* [Task description]: From the first line of the data through the line containing "appeared: serving bowl/reddish", transcribe each line exactly. Pictures do not belong in the copy.

=== Data provided ===

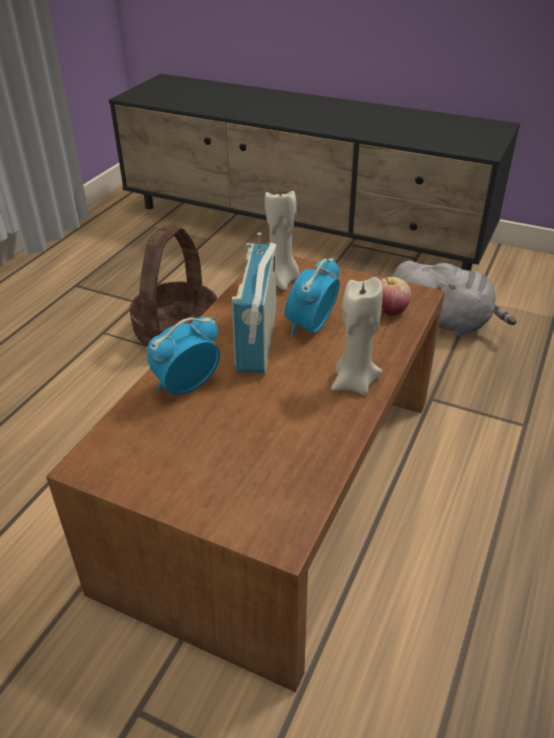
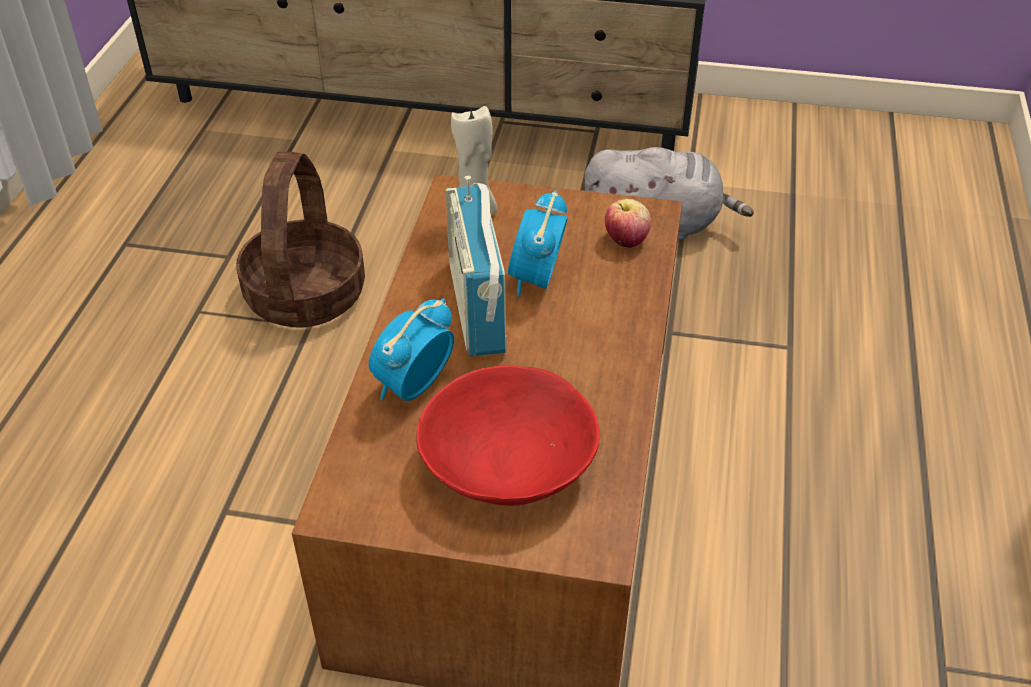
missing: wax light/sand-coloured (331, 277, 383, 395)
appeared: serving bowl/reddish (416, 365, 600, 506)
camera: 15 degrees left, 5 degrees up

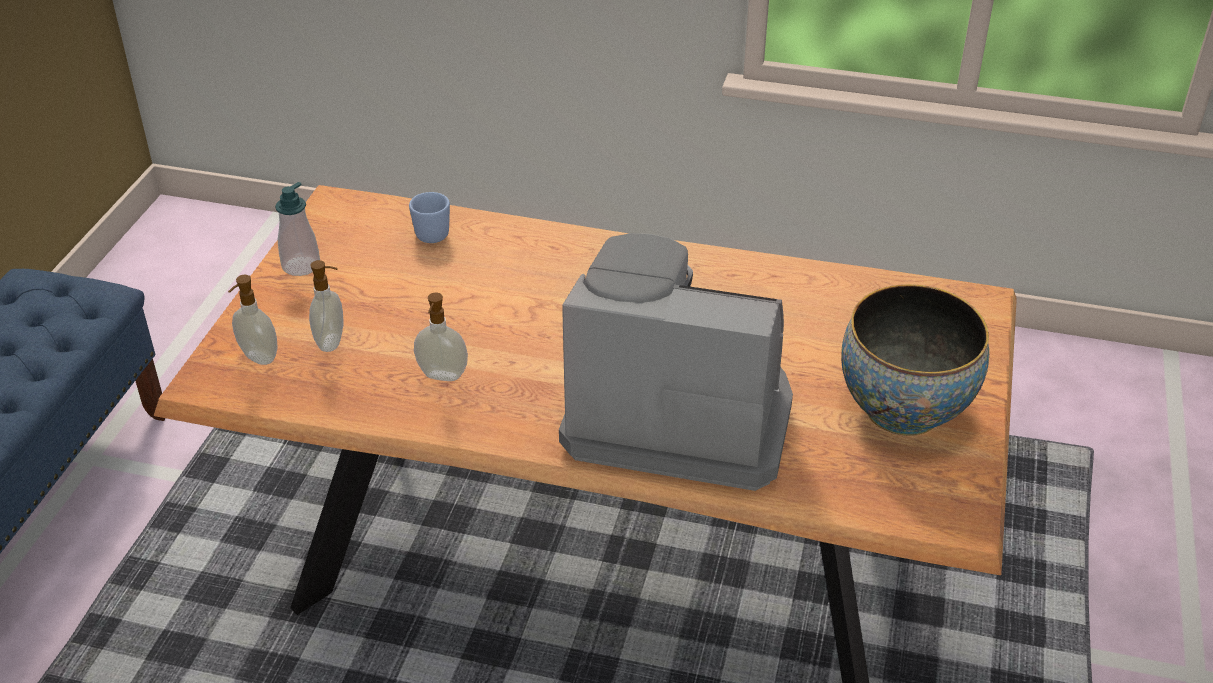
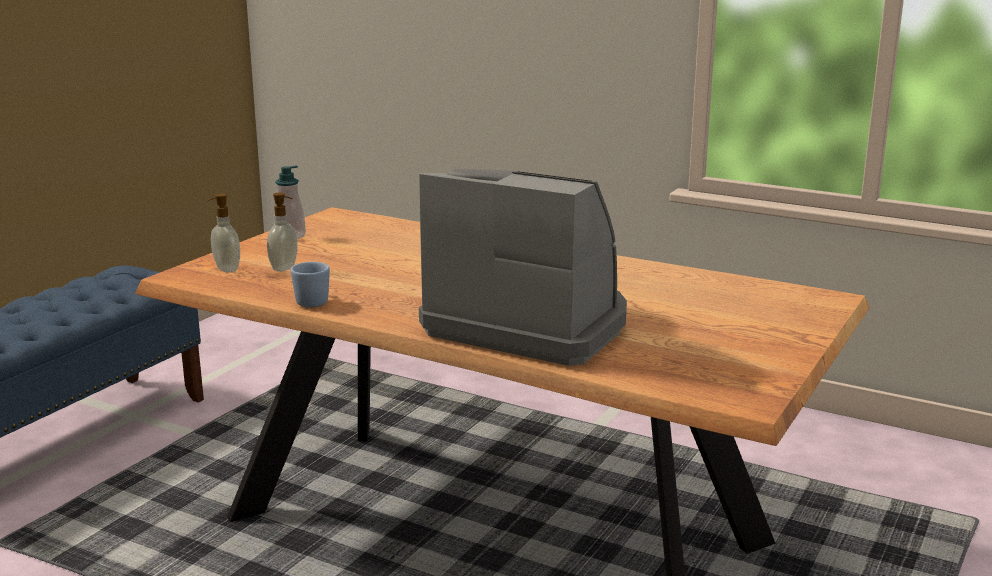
missing: serving bowl (841, 284, 989, 436); liquid soap bottle (414, 293, 468, 381)
relocated: coffee mug/blue-coloured (409, 192, 450, 243) to (291, 262, 330, 307)
camera: 15 degrees right, 20 degrees down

===

* [Solved problem]:
missing: wax light/sand-coloured (331, 277, 383, 395)
appeared: serving bowl/reddish (416, 365, 600, 506)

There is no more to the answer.